Now the result is 3. The item MOU is in the third position in the array as we started the array from A1 this time.
Example 3: Click on cell F3 and enter the formula =MATCH(“Har*”,B2:B6, 0).
Now the result is 5. Here, we use an asterisk to match any sequence of characters.
Example 4: Click on cell F4 and enter the formula =MATCH(“Har?”,B2:B6, 0). Now your screen will look like this:
Here, you get the result as #N/A. The question mark matches a single character and there is no item with a single character after Har so it returns #N/A.
Example 5: Click on cell F5 and enter the formula =MATCH(“LA?”,A2:A6, 0).
Now the result is 4. Here, we use a question mark to match a single character.
Example 6: Click on cell F6 and enter the formula =MATCH(48,D2:D6, 1).
Now the result is 2. Here, as the value of the type parameter is 1, the position of the largest value that is less than or equal to 48 is returned.
Example 7: Click on cell F7 and enter the formula =MATCH(62,D2:D6).
Now the result is 5. Here, as the value of the type parameter is omitted, it has the default value of 1. Hence, the position of the largest value that is less than or equal to 62 is returned.
Example 8: Enter details in the A column as shown in the following image.
Click on cell F8 and enter the formula =MATCH(68,A9:A15,-1).
Now the result is 4. Here, as the value of the type parameter is -1, the position of the smallest value that is greater than 68 is returned.

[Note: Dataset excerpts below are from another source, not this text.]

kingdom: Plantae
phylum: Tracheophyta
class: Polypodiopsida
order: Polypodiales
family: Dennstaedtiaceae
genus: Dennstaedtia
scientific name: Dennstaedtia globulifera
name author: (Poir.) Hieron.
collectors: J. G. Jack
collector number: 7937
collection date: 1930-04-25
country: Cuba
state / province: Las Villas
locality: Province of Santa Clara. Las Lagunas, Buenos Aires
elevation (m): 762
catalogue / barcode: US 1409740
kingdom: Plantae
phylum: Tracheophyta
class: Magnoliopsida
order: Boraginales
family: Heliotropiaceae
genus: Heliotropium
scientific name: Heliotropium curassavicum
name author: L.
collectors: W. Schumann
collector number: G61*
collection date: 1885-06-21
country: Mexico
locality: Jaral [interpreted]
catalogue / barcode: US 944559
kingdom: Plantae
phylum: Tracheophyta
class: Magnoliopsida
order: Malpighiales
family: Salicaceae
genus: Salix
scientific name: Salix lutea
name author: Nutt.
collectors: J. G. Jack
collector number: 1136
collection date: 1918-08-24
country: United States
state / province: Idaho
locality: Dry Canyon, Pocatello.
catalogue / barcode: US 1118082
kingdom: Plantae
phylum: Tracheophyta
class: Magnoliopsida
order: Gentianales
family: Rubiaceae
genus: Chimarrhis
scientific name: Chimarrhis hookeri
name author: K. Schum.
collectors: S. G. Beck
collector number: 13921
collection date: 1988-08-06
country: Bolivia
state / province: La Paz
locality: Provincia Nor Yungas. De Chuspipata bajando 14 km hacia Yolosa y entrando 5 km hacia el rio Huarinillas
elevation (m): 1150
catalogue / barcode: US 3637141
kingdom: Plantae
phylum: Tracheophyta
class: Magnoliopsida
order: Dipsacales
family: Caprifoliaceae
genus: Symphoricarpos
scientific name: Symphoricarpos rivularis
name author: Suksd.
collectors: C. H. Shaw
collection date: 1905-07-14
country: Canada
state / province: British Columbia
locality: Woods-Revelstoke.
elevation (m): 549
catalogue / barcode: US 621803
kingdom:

Example 9: Click on cell F9 and enter the formula =MATCH(43,A9:A15,-1).
Now the result is 6. Here, as the value of the type parameter is -1, the position of the smallest value that is greater than 43 is returned.
Example 10: Click on cell F10 and enter the formula =MATCH(87,A9:A15,0).
Now the result is 2. Here, as 87 is repeated twice in the array, it returns the position of the first instance of 87.